Elisabeth Johanna Lovisa Krey-Lange (1878–1965) was a Swedish journalist and women's rights activist. As a journalist, she contributed to the newspapers Stockholms Dagblad and Svenska Dagbladet and to the women's periodical Idun. Krey-Lange took a special interest in the woman's movement. She was a member of the Swedish Association for Women's Suffrage (LKPR) and the first editor the organization's journal Rösträtt för kvinnor. In 1911, she was a reporter at the Sixth Conference of the International Woman Suffrage Alliance in Stockholm. Some reports indicate she was one the Swedish delegates at the 1915 International Congress of Women in the Hague. After the end of World War I, Krey-Lange was an active member of Save the Children, attending a 1920 meeting in Geneva and participating in the distribution of food and clothing in Vienna. In the 1930s, she was international press ombudsman for the Women's International League for Peace and Freedom.

==Early life, education and family==
Born in Norrköping on 16 November 1878, Elisabeth Johanna Lovisa Krey was the only daughter of the engineer Erik Gustaf Krey, who worked in the local sugar factory, and his wife Minna Sofia Wilhelmina née Landström. After attending the girls' school in Norrköping, in 1900 she matriculated from the Wallin School in Copenhagen. After periods at the Sorbonne in Paris and at the University of Oxford, she returned to Sweden where she earned a bachelor's degree in languages from Uppsala University in 1904. She married twice, first in 1917 to the physician Einer Lange who died of influenza the following year. In 1935, she married the engineer Carl Hjalmar Halldin who died in 1957.

==Career==
On graduation. until 1908 Krey worked as a teacher in Ronneby and Norrköping. When the family moved to Stockholm, she began to work as a journalist for Stockholms Dagblad, establishing friendships with other women journalists including Ellen Rydelius, Elin Wägner and Else Kleen. She translated items from the foreign press, reported on local events and wrote articles about suffrage meetings, the problems faced by women and children and employment conditions for women workers.

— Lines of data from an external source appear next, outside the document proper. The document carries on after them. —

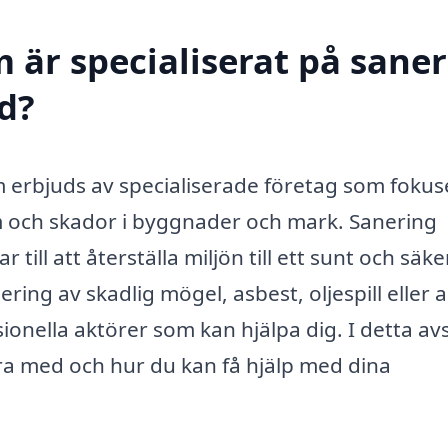
 är specialiserat på sane
ed?
om erbjuds av specialiserade företag som fokus
m och skador i byggnader och mark. Sanering
till att återställa miljön till ett sunt och säke
ring av skadlig mögel, asbest, oljespill eller 
onella aktörer som kan hjälpa dig. I detta avs
ra med och hur du kan få hjälp med dina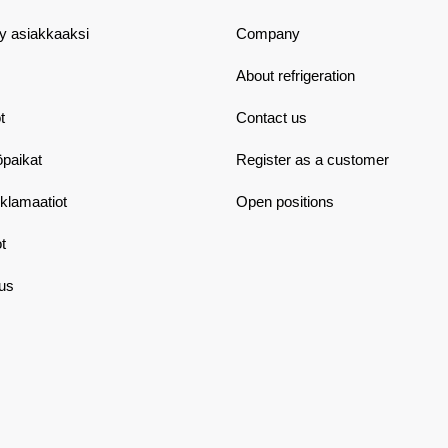
dy asiakkaaksi
Company
About refrigeration
t
Contact us
öpaikat
Register as a customer
eklamaatiot
Open positions
t
aus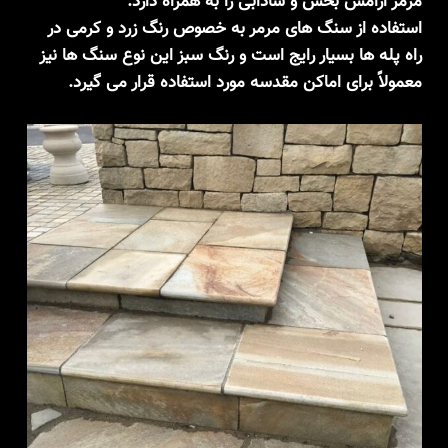
مرمر آرامش بخش و شادابی را به همراه دارد.
استفاده از سنگ های مرمر به خصوص رنگ زرد و کرمی در
راه پله ها بسیار رایج است و رنگ سبز این نوع سنگ ها نیز
معمولاً برای اماکن مقدسه مورد استفاده قرار می گیرد.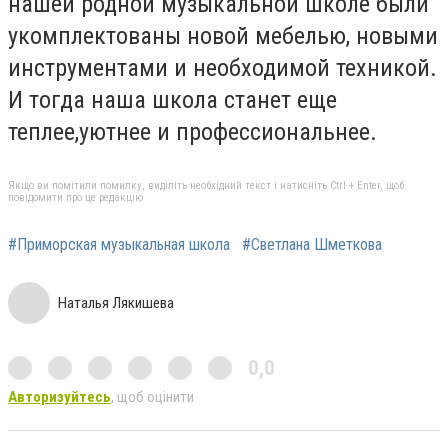
нашей родной музыкальной школе были
укомплектованы новой мебелью, новыми
инструментами и необходимой техникой.
И тогда наша школа станет еще
теплее,уютнее и профессиональнее.
Якщо ви помітили помилку, виділіть необхідний текст і натисніть Ctrl + Enter, щоб
повідомити про це редакцію
#Приморская музыкальная школа
#Светлана Шметкова
Наталья Лякишева
0,0
Авторизуйтесь
, щоб оцінити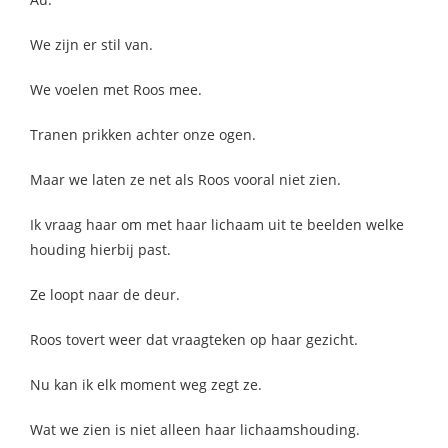
We zijn er stil van.
We voelen met Roos mee.
Tranen prikken achter onze ogen.
Maar we laten ze net als Roos vooral niet zien.
Ik vraag haar om met haar lichaam uit te beelden welke
houding hierbij past.
Ze loopt naar de deur.
Roos tovert weer dat vraagteken op haar gezicht.
Nu kan ik elk moment weg zegt ze.
Wat we zien is niet alleen haar lichaamshouding.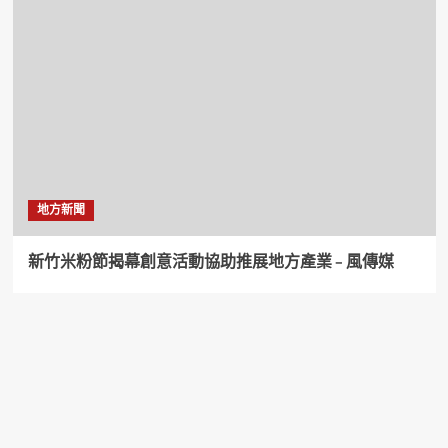
地方新聞
新竹米粉節揭幕創意活動協助推展地方產業 – 風傳媒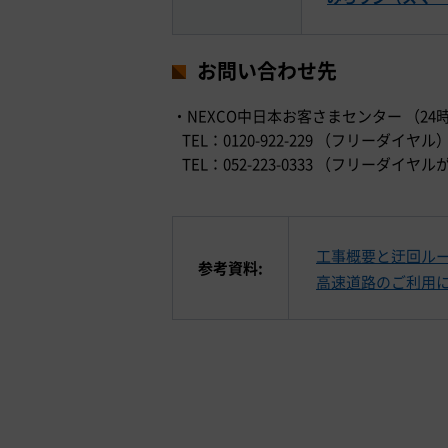
お問い合わせ先
・NEXCO中日本お客さまセンター （24
TEL：0120-922-229 （フリーダイヤル
TEL：052-223-0333 （フリー
工事概要と迂回ル
参考資料:
高速道路のご利用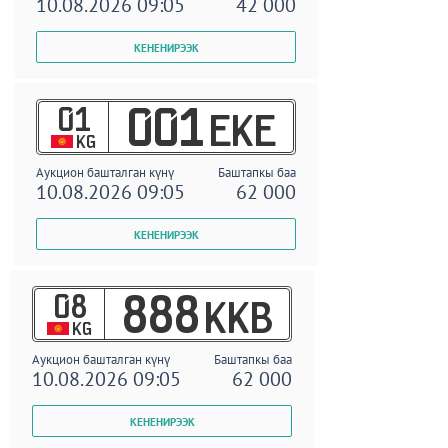
10.08.2026 09:05
42 000
01
001
EKE
KG
Аукцион башталган күнү
Баштапкы баа
10.08.2026 09:05
62 000
08
888
KKB
KG
Аукцион башталган күнү
Баштапкы баа
10.08.2026 09:05
62 000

In early 1911, she moved to Svenska Dagbladet. A member of the suffrage association LKPR, in 1912 she became the first editor of the organization's journal Rösträtt för kvinnor (Suffrage for Women). She resigned as editor a year later but continued to contribute articles on foreign literature. In 1912, she became the only woman to join the journalists' union Svenska Journalistföreningen. In 1914, before the beginning of World War I, Krey spent six months in the United States, furthering her education while continuing to contribute articles to Svenska Dagbladet from Washington and Chicago.

In 1911, Krey had been present as a reporter at the Sixth Conference of the International Woman Suffrage Alliance in Stockholm. Some reports indicate that in 1915, she was one the Swedes at the International Congress of Women in the Hague. Krey-Lange was an active member of Save the Children, attending a 1920 meeting in Geneva and participating in the distribution of food and clothing in Vienna. In the 1930s, she was the international press officer for the Women's International League for Peace and Freedom. She was the publisher and editor of the nursing journal Tidskrift för Sveriges sjuksköterskor from 1935 to 1950.

Elisabeth Krey-Lange died in Stockholm on 6 July 1965.